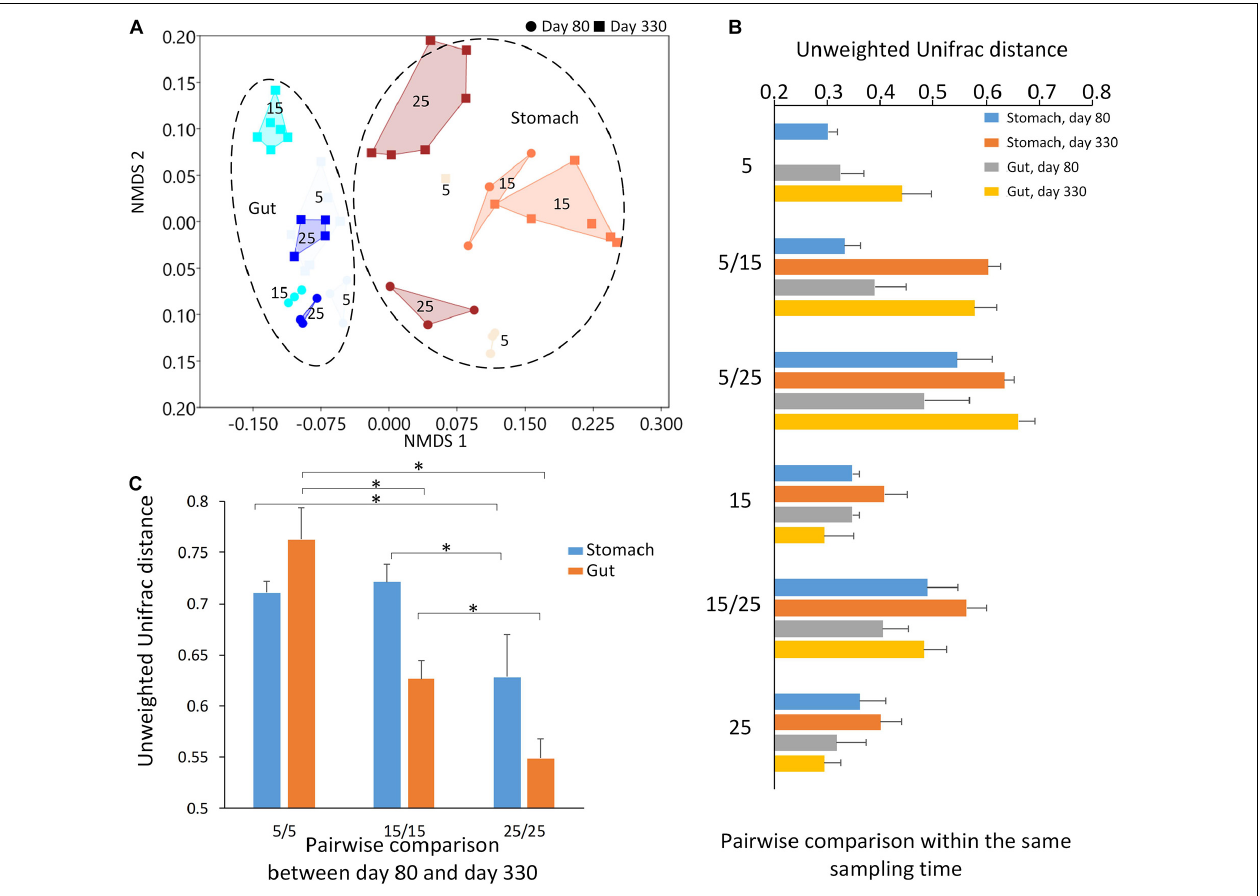
FIGURE 3 | The results of beta diversity among the groups. (A) The NMDS (non-metric multidimensional scaling) cluster analysis using Bray-Curtis distance among all samples (each spot represented one sample). The numbers in the figure represented the degree of the temperature. The closure for each group was generated by Convex Hull (Barber et al., 1996). (B) The pairwise comparisons among the groups in the stomach and gut microbiome under different temperatures within each sampling time. (C) The pairwise comparisons between the first and second sampling time in the stomach and gut microbiome under the same temperature. The one-way ANOVA test was used to test the significant differences in the pairwise comparison distance within the same sample type. If significant, the post hoc test [by Bonferroni correction: significant level at 0.05 (*)] was used to pairwise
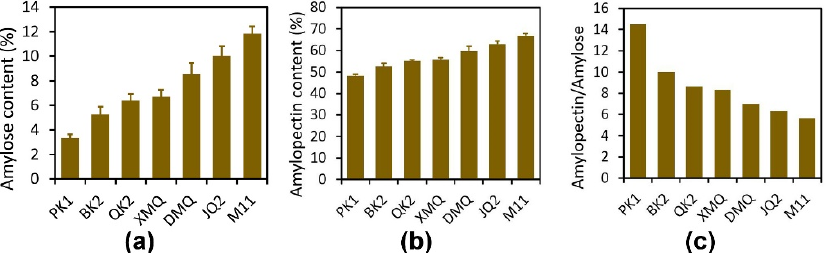
Figure 1. Starch content in late-filling-stage seeds of seven Tartary buckwheat varieties. ( a ) amylose content; ( b ) amylopectin content; ( c ) amylopectin/amylose. The data represent the mean ± SD that came from three biological replicates and at least two technical replicates for each biological replicate.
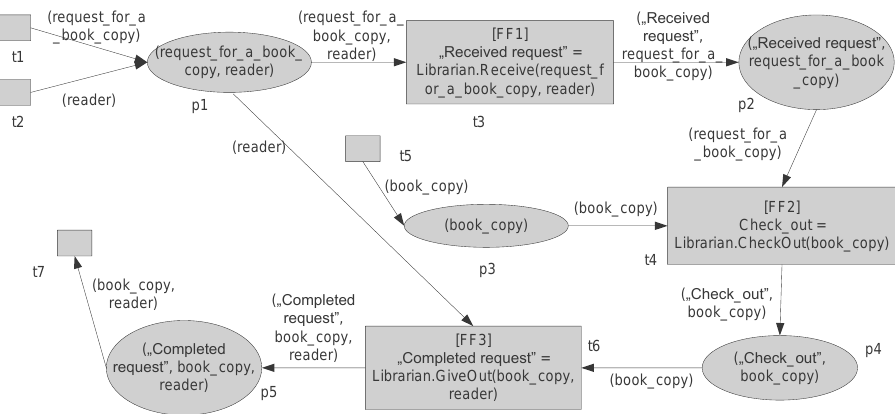
Fig. 7. The example of CP Net mapped from the TFM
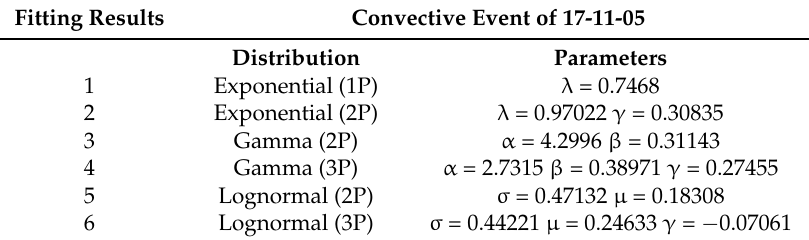
Table 2. Fitting results for the event of 17/11/2005.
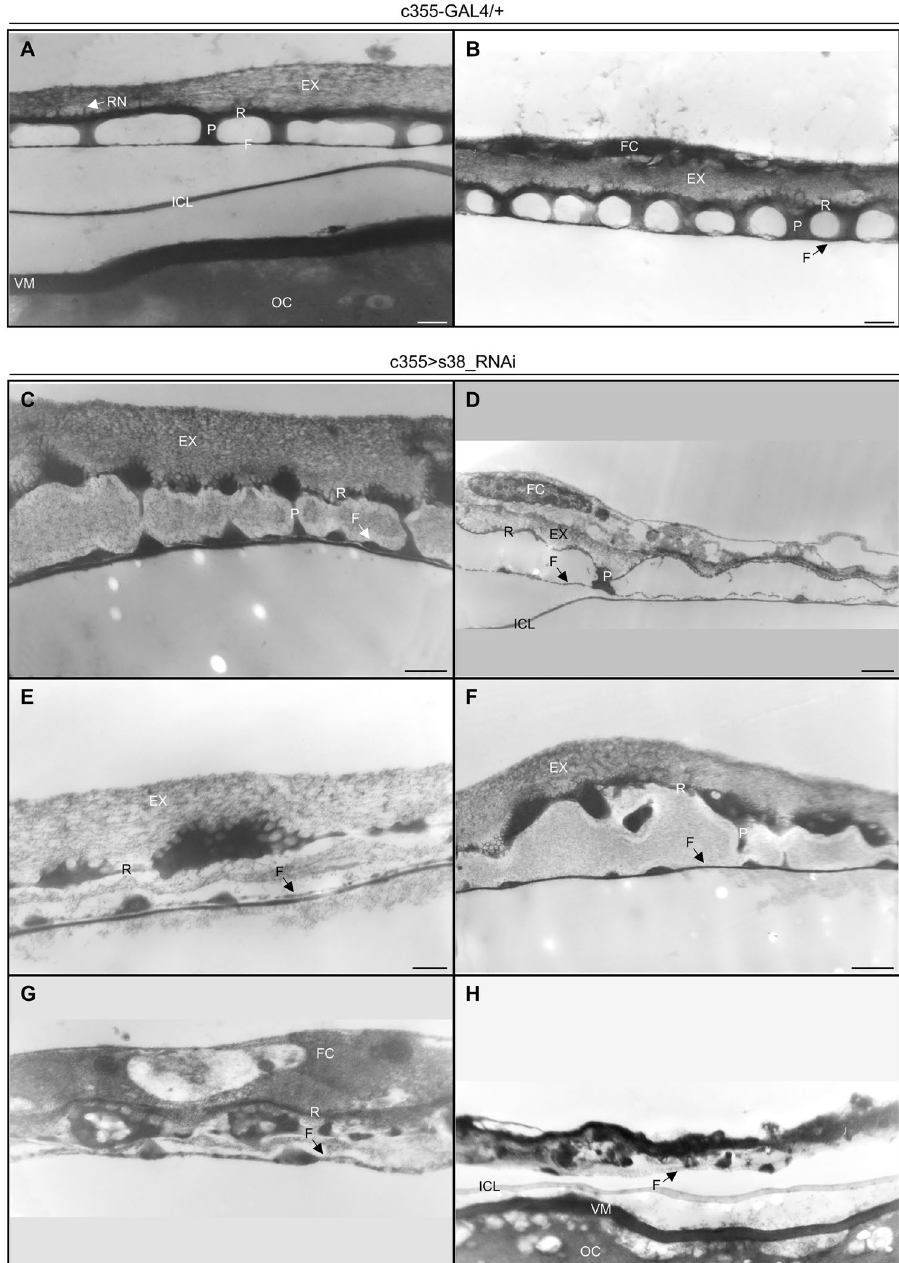
Figure 4. Lack of s38 protein causes disintegration of chorion’s radial complexity. ( A , B ) Transmission- electron-microscopy images of main-body eggshell from control (c355-GAL4/ + ) stage-14 follicles, illustrating all typical structures of the tripartite endochorion. ( C – H ) Transmission electron micrographs of eggshell’s ultrastructural organization in s38-downregulated (c355 > s38_RNAi) follicles revealing phenotypic variation of endochorion’s dysmorphia. ( C – F ) Unpredictable and stochastic endochorionic assemblies, bearing some architectural elements of a typical endochorion, albeit with thinner fragmented floor and roof structures, less prominent pillars, and larger in size cavities full of loose material (as compared to control ones). ( G ) Completely disintegrated endochorion structure, containing randomly arranged clumps of endochorionic material. ( H ) Follicle with entirely collapsed endochorion, but without detectable morphological deformities in the ICL or vitelline membrane. Number of follicles examined: control = 9, s38-downregulated = 17. OC: Oocyte, VM: Vitelline Membrane, ICL: Inner Chorionic Layer, F: Floor, P: Pillar(s), R: Roof, EX: Exochorion, RN: Roof Network and FC: Follicle Cell(s). Scale Bars: 0.5 μ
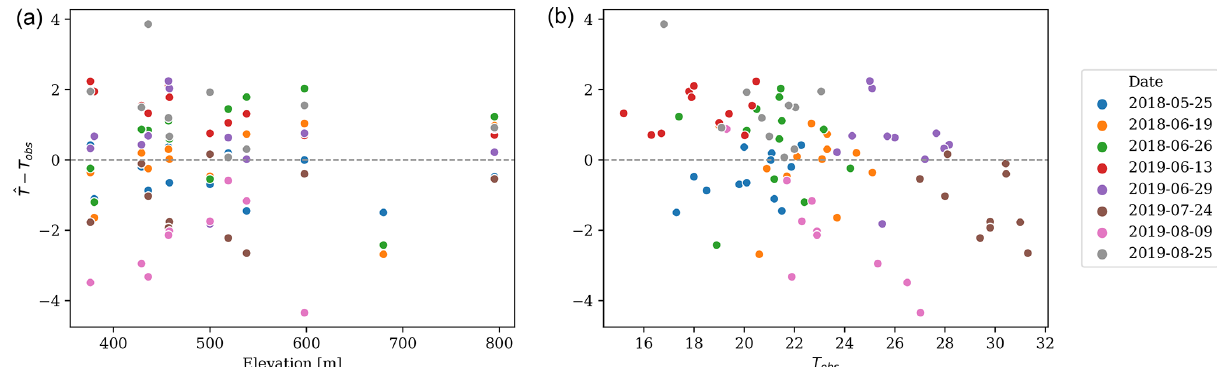
Figure 2. Scatterplot of the spatial regression residuals ( y axis) against the elevation of the monitoring station ( x axis of panel a ) and the observed T air ( x axis of panel b ), colored by the sample date. See Appendix B.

About this task ▸
The lines of the records that contain the string "each" should be located and copied.

Answer to the exercise ▸
FIGURE 3 | The results of beta diversity among the groups. (A) The NMDS (non-metric multidimensional scaling) cluster analysis using Bray-Curtis distance among all samples (each spot represented one sample). The numbers in the figure represented the degree of the temperature. The closure for each group was generated by Convex Hull (Barber et al., 1996). (B) The pairwise comparisons among the groups in the stomach and gut microbiome under different temperatures within each sampling time. (C) The pairwise comparisons between the first and second sampling time in the stomach and gut microbiome under the same temperature. The one-way ANOVA test was used to test the significant differences in the pairwise comparison distance within the same sample type. If significant, the post hoc test [by Bonferroni correction: significant level at 0.05 (*)] was used to pairwise
Figure 1. Starch content in late-filling-stage seeds of seven Tartary buckwheat varieties. ( a ) amylose content; ( b ) amylopectin content; ( c ) amylopectin/amylose. The data represent the mean ± SD that came from three biological replicates and at least two technical replicates for each biological replicate.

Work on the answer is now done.